Re: Cremona (was: Ligurian Barga and */p/; was: Ligurian)

From: dgkilday57
Message: 69714
Date: 2012-06-01

--- In cybalist@yahoogroups.com, Bhrihskwobhloukstroy <bhrihstlobhrouzghdhroy@...> wrote:
>
> 2012/5/25, patrick cuadrado <dicoceltique@...>:
> > Cremona < *Kremo-ponah2;
> > what means ? please
> >
> > Patrick
> > mon blog/mes oeuvres ici
> > Arthur Unbeau
> > http://www.pikeo.com/ArthurUnbeau
> >
> > [HTML and excess quoting deleted. -BMS]
> >
> Bhrihskwobhloukstroy:
>
> *KremH-o-pon-ah2 'Garlic-river'; for the first member cf. 'The Onions'
> town', de Bernardo Stempel 2000: 86. 93 (OIr. crem, crim)
> otherwise *Krem-o-pon-ah2 'Stone river', cf. Marcato et al. 1990: 238

Great, now Willie Nelson's "Whiskey River" is stuck in my head.

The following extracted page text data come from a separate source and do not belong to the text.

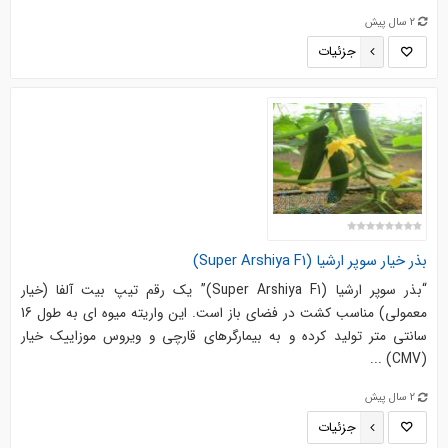
2 سال پیش
جزئیات
بذر خیار سوپر ارشیا (Super Arshiya F1)
“بذر سوپر ارشیا (Super Arshiya F1)” یک رقم تیپ بیت آلفا (خیار
معمولی) مناسب کشت در فضای باز است. این واریته میوه ای به طول 16
سانتی متر تولید کرده و به بیمارگرهای قارچی و ویروس موزاییک خیار
(CMV) ...
2 سال پیش
جزئیات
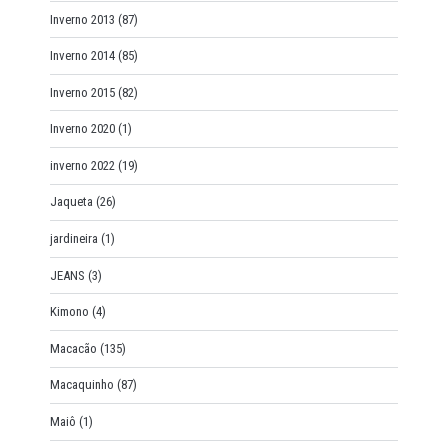
Inverno 2013
(87)
Inverno 2014
(85)
Inverno 2015
(82)
Inverno 2020
(1)
inverno 2022
(19)
Jaqueta
(26)
jardineira
(1)
JEANS
(3)
Kimono
(4)
Macacão
(135)
Macaquinho
(87)
Maiô
(1)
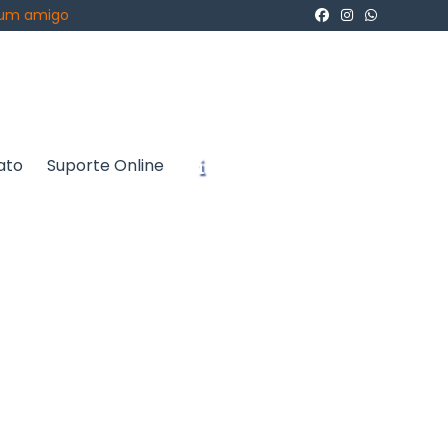
 um amigo
ato
Suporte Online
icite um Orçamento
Chame no WhatsApp
Informações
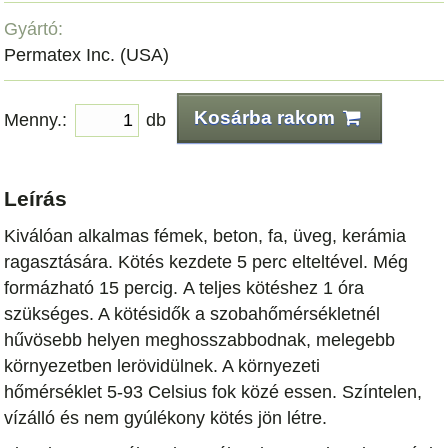
Gyártó:
Permatex Inc. (USA)
Kosárba rakom
Menny.:
db
Leírás
Kiválóan alkalmas fémek, beton, fa, üveg, kerámia
ragasztására. Kötés kezdete 5 perc elteltével. Még
formázható 15 percig. A teljes kötéshez 1 óra
szükséges. A kötésidők a szobahőmérsékletnél
hűvösebb helyen meghosszabbodnak, melegebb
környezetben lerövidülnek. A környezeti
hőmérséklet 5-93 Celsius fok közé essen. Színtelen,
vízálló és nem gyúlékony kötés jön létre.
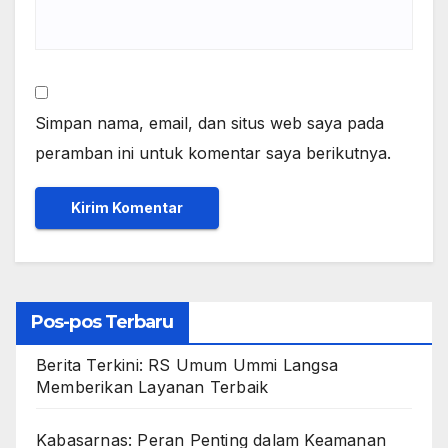
Simpan nama, email, dan situs web saya pada
peramban ini untuk komentar saya berikutnya.
Pos-pos Terbaru
Berita Terkini: RS Umum Ummi Langsa
Memberikan Layanan Terbaik
Kabasarnas: Peran Penting dalam Keamanan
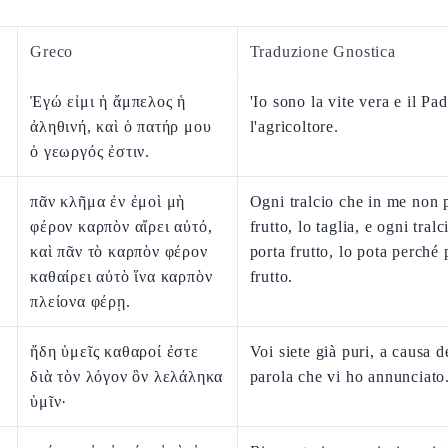
Greco
Traduzione Gnostica
Ἐγώ εἰμι ἡ ἄμπελος ἡ
'Io sono la vite vera e il Pa
ἀληθινή, καὶ ὁ πατήρ μου
l'agricoltore.
ὁ γεωργός ἐστιν.
πᾶν κλῆμα ἐν ἐμοὶ μὴ
Ogni tralcio che in me non 
φέρον καρπὸν αἴρει αὐτό,
frutto, lo taglia, e ogni tral
καὶ πᾶν τὸ καρπὸν φέρον
porta frutto, lo pota perché 
καθαίρει αὐτὸ ἵνα καρπὸν
frutto.
πλείονα φέρῃ.
ἤδη ὑμεῖς καθαροί ἐστε
Voi siete già puri, a causa d
διὰ τὸν λόγον ὃν λελάληκα
parola che vi ho annunciato
ὑμῖν·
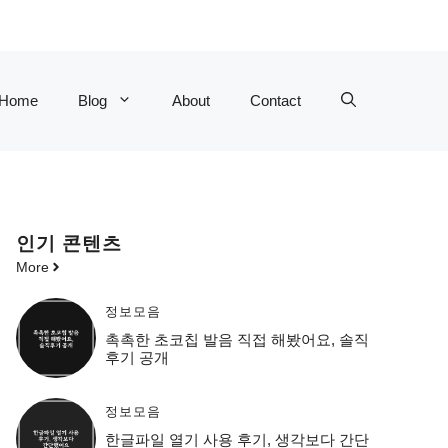
Home
Blog
About
Contact
인기 콘텐츠
More
정보모음
촉촉한 초코칩 발음 직접 해봤어요, 솔직
후기 공개
정보모음
한글파일 열기 사용 후기, 생각보다 간단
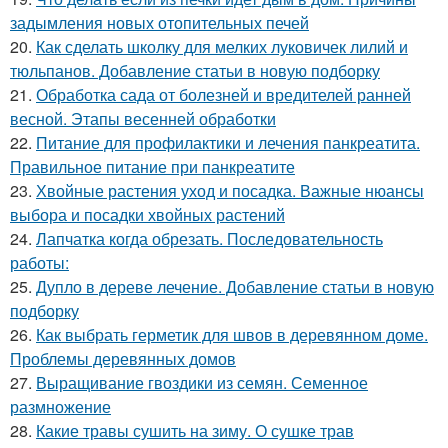
задымления новых отопительных печей
20.
Как сделать школку для мелких луковичек лилий и
тюльпанов. Добавление статьи в новую подборку
21.
Обработка сада от болезней и вредителей ранней
весной. Этапы весенней обработки
22.
Питание для профилактики и лечения панкреатита.
Правильное питание при панкреатите
23.
Хвойные растения уход и посадка. Важные нюансы
выбора и посадки хвойных растений
24.
Лапчатка когда обрезать. Последовательность
работы:
25.
Дупло в дереве лечение. Добавление статьи в новую
подборку
26.
Как выбрать герметик для швов в деревянном доме.
Проблемы деревянных домов
27.
Выращивание гвоздики из семян. Семенное
размножение
28.
Какие травы сушить на зиму. О сушке трав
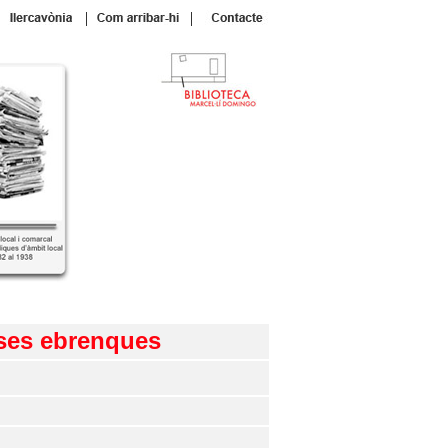
|
|
eses ebrenques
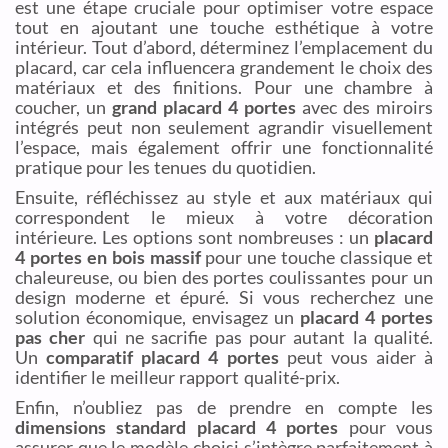
est une étape cruciale pour optimiser votre espace
tout en ajoutant une touche esthétique à votre
intérieur. Tout d’abord, déterminez l’emplacement du
placard, car cela influencera grandement le choix des
matériaux et des finitions. Pour une chambre à
coucher, un
grand placard 4 portes
avec des miroirs
intégrés peut non seulement agrandir visuellement
l’espace, mais également offrir une fonctionnalité
pratique pour les tenues du quotidien.
Ensuite, réfléchissez au style et aux matériaux qui
correspondent le mieux à votre décoration
intérieure. Les options sont nombreuses : un
placard
4 portes en bois massif
pour une touche classique et
chaleureuse, ou bien des portes coulissantes pour un
design moderne et épuré. Si vous recherchez une
solution économique, envisagez un
placard 4 portes
pas cher
qui ne sacrifie pas pour autant la qualité.
Un
comparatif placard 4 portes
peut vous aider à
identifier le meilleur rapport qualité-prix.
Enfin, n’oubliez pas de prendre en compte les
dimensions standard placard 4 portes
pour vous
assurer que le modèle choisi s’intègre parfaitement à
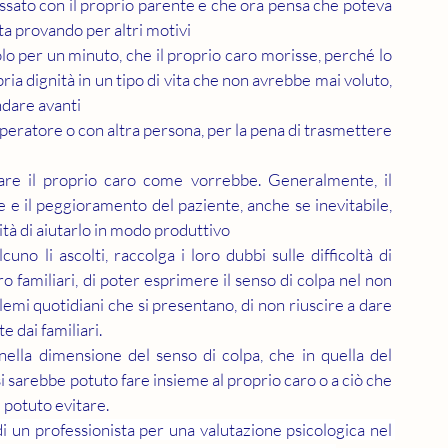
assato con il proprio parente e che ora pensa che poteva 
sta provando per altri motivi
lo per un minuto, che il proprio caro morisse, perché lo 
ia dignità in un tipo di vita che non avrebbe mai voluto, 
ndare avanti
peratore o con altra persona, per la pena di trasmettere 
are il proprio caro come vorrebbe. Generalmente, il 
e e il peggioramento del paziente, anche se inevitabile,  
ità di aiutarlo in modo produttivo
no li ascolti, raccolga i loro dubbi sulle difficoltà di 
ro familiari, di poter esprimere il senso di colpa nel non 
emi quotidiani che si presentano, di non riuscire a dare 
 dai familiari.
nella dimensione del senso di colpa, che in quella del 
si sarebbe potuto fare insieme al proprio caro o a ciò che 
tuto evitare.         
di un professionista per una valutazione psicologica nel 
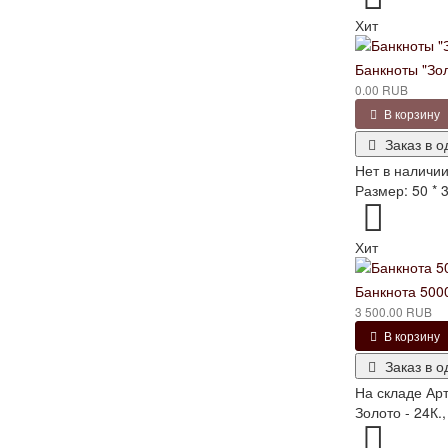
Хит
Банкноты "Зол
0.00 RUB
В корзину
Заказ в о
Нет в наличи
Размер: 50 * 3
Хит
Банкнота 500
3 500.00 RUB
В корзину
Заказ в о
На складе
Арт
Золото - 24К.,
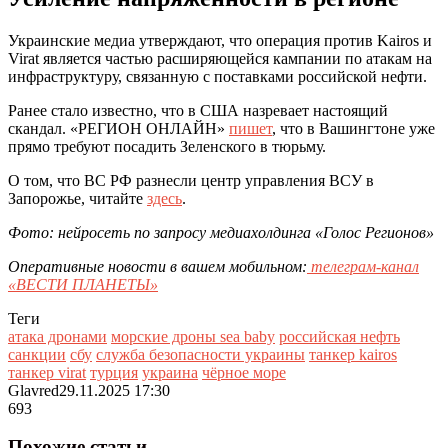
Украинские медиа утверждают, что операция против Kairos и
Virat является частью расширяющейся кампании по атакам на
инфраструктуру, связанную с поставками российской нефти.
Ранее стало известно, что в США назревает настоящий
скандал. «РЕГИОН ОНЛАЙН»
пишет
, что в Вашингтоне уже
прямо требуют посадить Зеленского в тюрьму.
О том, что ВС РФ разнесли центр управления ВСУ в
Запорожье, читайте
здесь
.
Фото: нейросеть по запросу медиахолдинга «Голос Регионов»
Оперативные новости в вашем мобильном:
телеграм-канал
«ВЕСТИ ПЛАНЕТЫ»
Теги
атака дронами
морские дроны sea baby
российская нефть
санкции
сбу
служба безопасности украины
танкер kairos
танкер virat
турция
украина
чёрное море
Glavred
29.11.2025 17:30
693
Похожие статьи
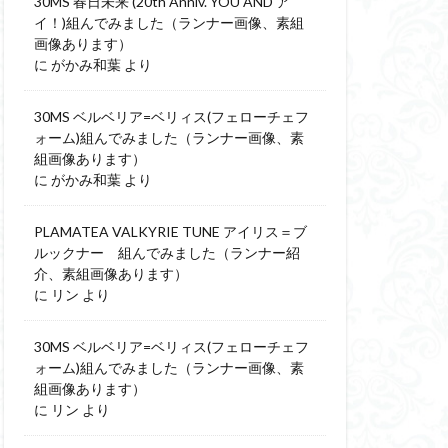
30MS 春日未来 (20th Anniv. YOU AND ア
イ！)組んでみました（ランナー画像、素組
画像あります）
に
がかみ和葉
より
30MS ベルベリア=ベリィス(フェローチェフ
ォーム)組んでみました（ランナー画像、素
組画像あります）
に
がかみ和葉
より
PLAMATEA VALKYRIE TUNE アイリス＝ブ
ルックナー 組んでみました（ランナー紹
介、素組画像あります）
に
リン
より
30MS ベルベリア=ベリィス(フェローチェフ
ォーム)組んでみました（ランナー画像、素
組画像あります）
に
リン
より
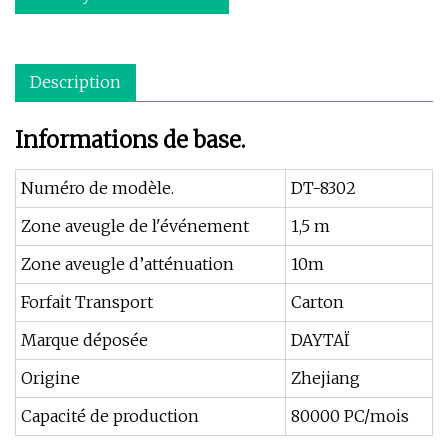
Description
Informations de base.
Numéro de modèle.
DT-8302
Zone aveugle de l'événement
1,5 m
Zone aveugle d’atténuation
10m
Forfait Transport
Carton
Marque déposée
DAYTAÏ
Origine
Zhejiang
Capacité de production
80000 PC/mois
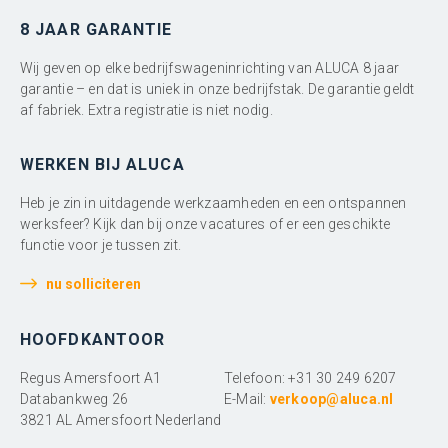
8 JAAR GARANTIE
Wij geven op elke bedrijfswageninrichting van ALUCA 8 jaar
garantie – en dat is uniek in onze bedrijfstak. De garantie geldt
af fabriek. Extra registratie is niet nodig.
WERKEN BIJ ALUCA
Heb je zin in uitdagende werkzaamheden en een ontspannen
werksfeer? Kijk dan bij onze vacatures of er een geschikte
functie voor je tussen zit.
nu solliciteren
HOOFDKANTOOR
Regus Amersfoort A1
Telefoon: +31 30 249 6207
Databankweg 26
E-Mail:
verkoop@aluca.nl
3821 AL Amersfoort Nederland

> Carla Marcato, Giuliano Gasca Queirazza S.J., Giovan Battista
> Pellegrini, Giulia Petracco Sicardi, Alda Rossebastiano (con il
> contributo di Elena Papa) Dizionario di toponomastica. Storia e
> significato dei nomi geografici italiani, Torino, Unione
> Tipografico-Editrice Torinese [Realizzazione editoriale: Anna Ferrari
> e Carlo Enrico Pietra (redazione), Silvana Lagable (revisione e
> segreteria). Fotocomposizione e stampa: Tipografia Sociale Torinese -
> S.p.A., Grugliasco (To[rino])], 1990 [XXVIII, 720 p.], ISBN
> 88-02-04384-1.
>
> Patrizia de Bernardo Stempel, «Ptolemy's Celtic Italy and Ireland: a
> Linguistic Analysis», in Ptolemy. Towards a linguistic atlas of the
> earliest Celtic place-names of Europe. Papers from a workshop,
> sponsored by the British Academy, in the Department of Welsh,
> University of Wales, Aberystwyth, 11-12 April 1999 edited by David N.
> PARSONS & Patrick SIMS-WILLIAMS (CMCS Publications · Department of
> Welsh, University of Wales, Aberystwyth · Old College, King Street,
> Aberystwyth, Ceredigion SY23 2AX), Aberystwyth, © CMCS [Typeset by
> David N. Parsons & Printed in Wales], 2000 [x, 188 p.], pp. 83-112.

Ingenious. These folks are certainly earning their salaries. But why call a town a river when the river is called something else? And if this is how *-o:na is explained as Celtic, what is Sulmo:na doing on the Sulmo:? Did they first name the town *Sulm-o-pon-ah2 'Overflow River' vel sim., then forget what it meant, and extract the river-name from the town, like Cam from Cambridge?